Most importantly, many research opportunities are looking to combine STEM and non-STEM fields into interdisciplinary research. This type of research enables inputs from multiple fields, facilitating new, conceptual solutions that may never have been created solely due to the lack of looking at the problem from a new perspective. For example, an economist may ask a sociologist for help in analyzing healthcare spending habits in underprivileged communities before recommending policies providing subsidies for specific healthcare services. This type of collaboration between disciplines helps create more impactful and significant changes than a singular approach to solving problems.
Opportunities to get yourself involved in this type of research are wide-ranging; the National Science Foundation runs a program called Research Experiences for Undergraduates (REUs) in which universities across the US receive federal funding to pursue different disciplines of research. Ethics, Social, Behavioral, and Economic sciences are just a few of the disciplines that are funded by this program. Applying to these programs requires completing an application, writing letters of intent, and most require letters of recommendations from a professor or manager.

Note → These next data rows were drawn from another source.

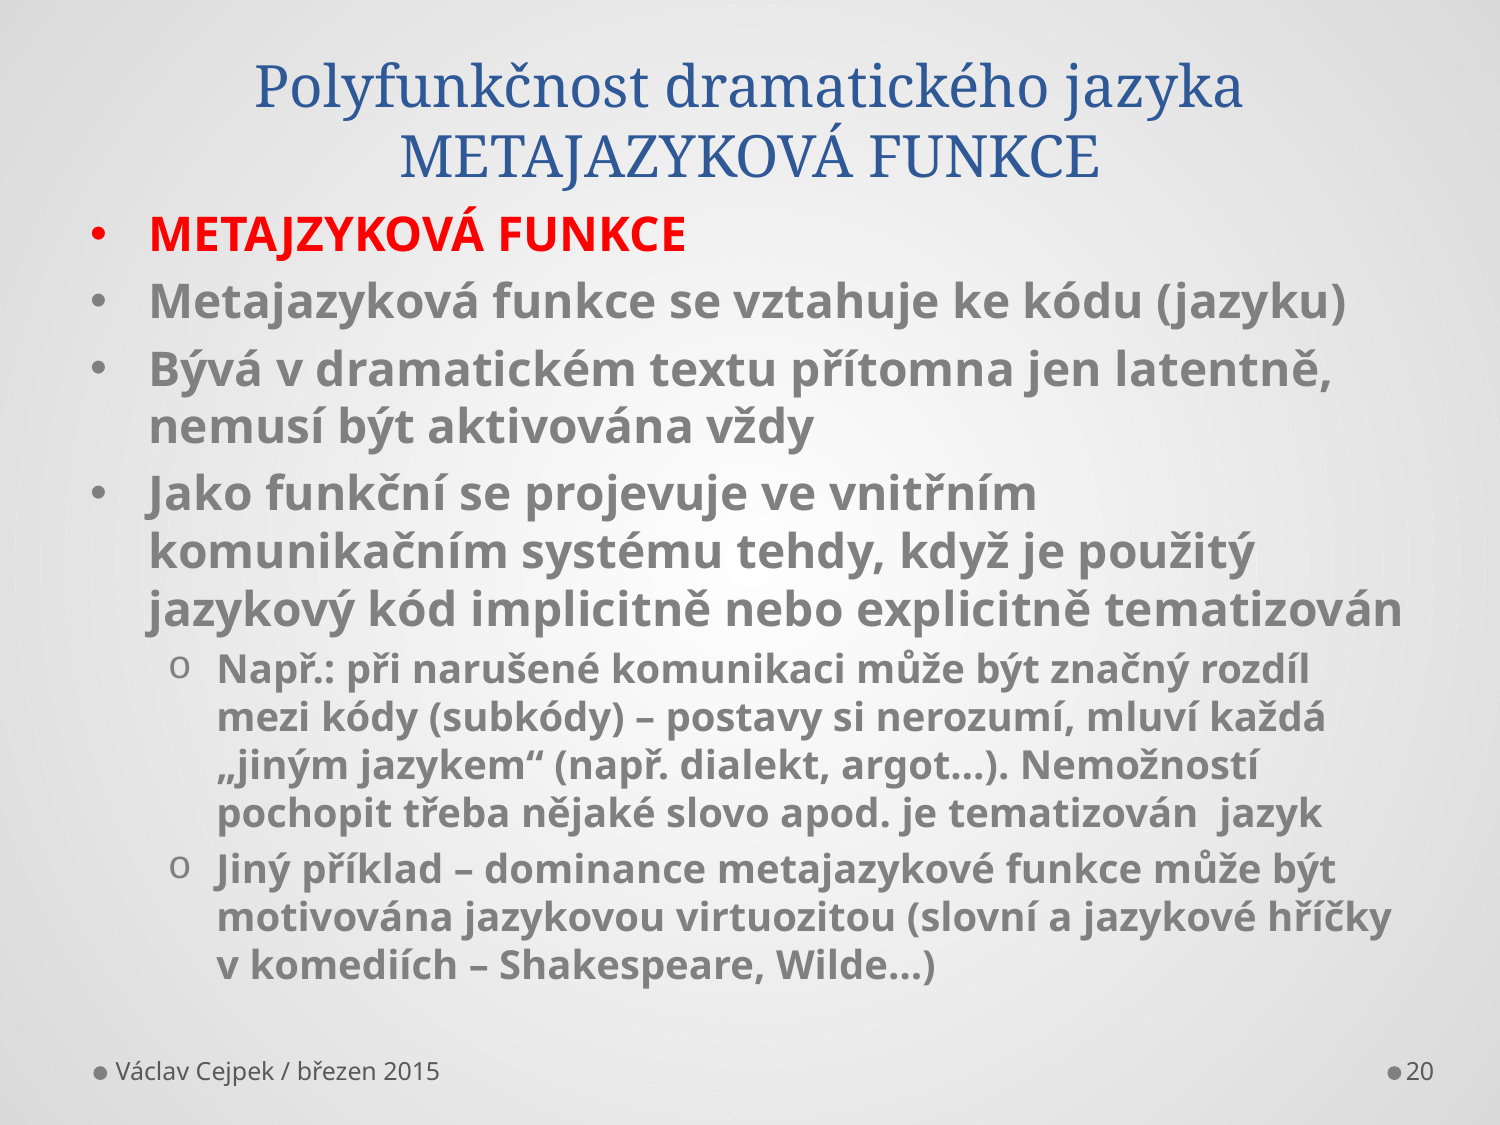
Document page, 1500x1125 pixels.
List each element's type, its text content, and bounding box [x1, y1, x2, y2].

list METAJZYKOVÁ FUNKCE Metajazyková funkce se vztahuje ke kódu (jazyku) Bývá v dramatickém textu přítomna jen latentně, nemusí být aktivována vždy Jako funkční se projevuje ve vnitřním komunikačním systému tehdy, když je použitý jazykový kód implicitně nebo explicitně tematizován Např.: při narušené komunikaci může být značný rozdíl mezi kódy (subkódy) – postavy si nerozumí, mluví každá „jiným jazykem“ (např. dialekt, argot…). Nemožností pochopit třeba nějaké slovo apod. je tematizován jazyk Jiný příklad – dominance metajazykové funkce může být motivována jazykovou virtuozitou (slovní a jazykové hříčky v komediích – Shakespeare, Wilde…) [75, 196, 1425, 1005]
slide_number 20 [1401, 1042, 1494, 1103]
title Polyfunkčnost dramatického jazyka METAJAZYKOVÁ FUNKCE [75, 0, 1425, 196]
footer Václav Cejpek / březen 2015 [108, 1042, 576, 1103]
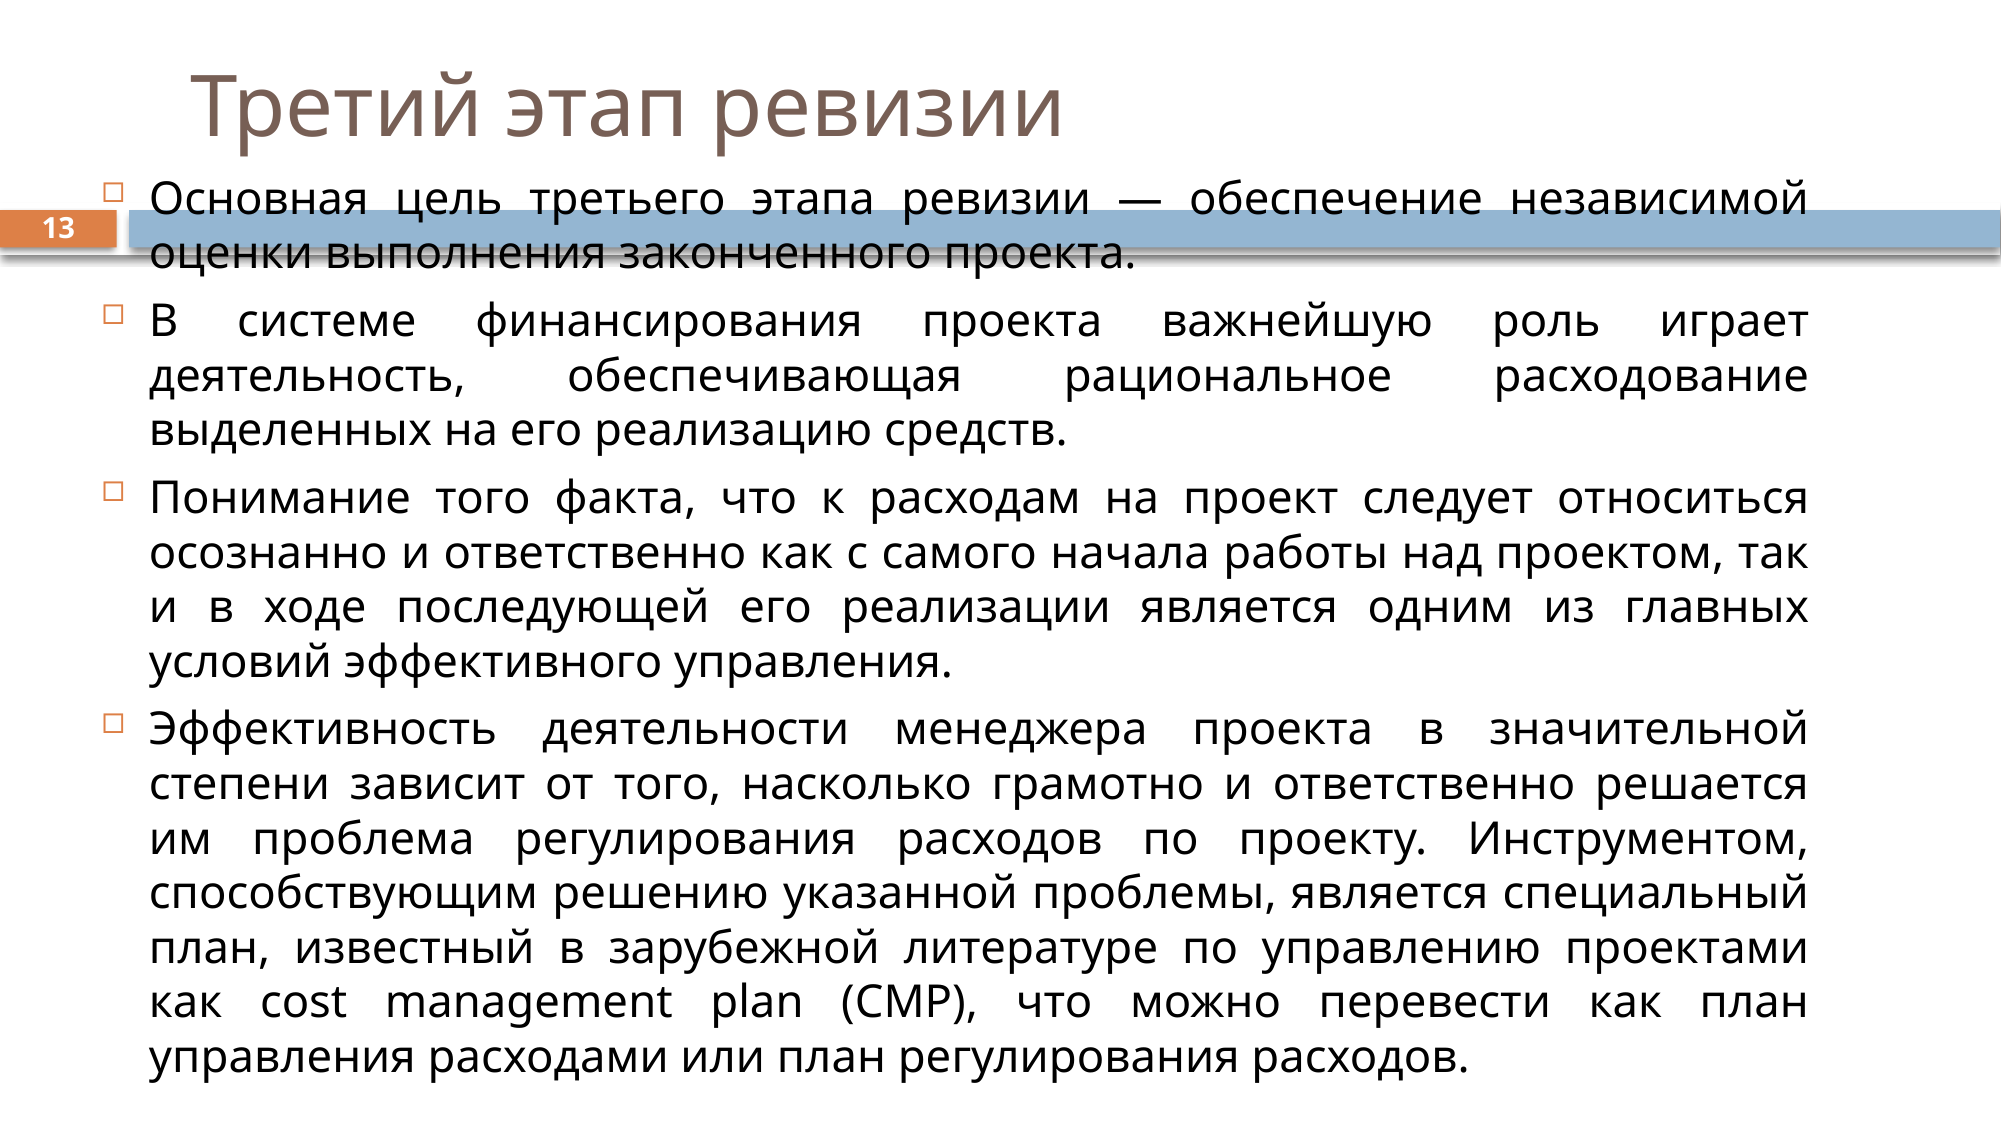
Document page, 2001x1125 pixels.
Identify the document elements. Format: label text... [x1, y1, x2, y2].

Reach Out to Your Professor
However, if you miss those deadlines or don’t have the time to complete the applications, you can also reach out directly to professors and working labs at your university or other universities you would be willing to travel to. This approach requires a bit more leg work, as you need to find out background information on the research the professor is doing and seeing if it aligns with what you are interested in. However, it can be much more rewarding in the end when compared to blanket applying to programs as mentioned earlier.
Regardless of how you choose to pursue research, do not feel like you are limited because you are a non-STEM major. Significant contributions are made every day by people from all backgrounds, including historians, humanists, sociologists, artists, and more. You never know how your perspective can change the lives of those around you!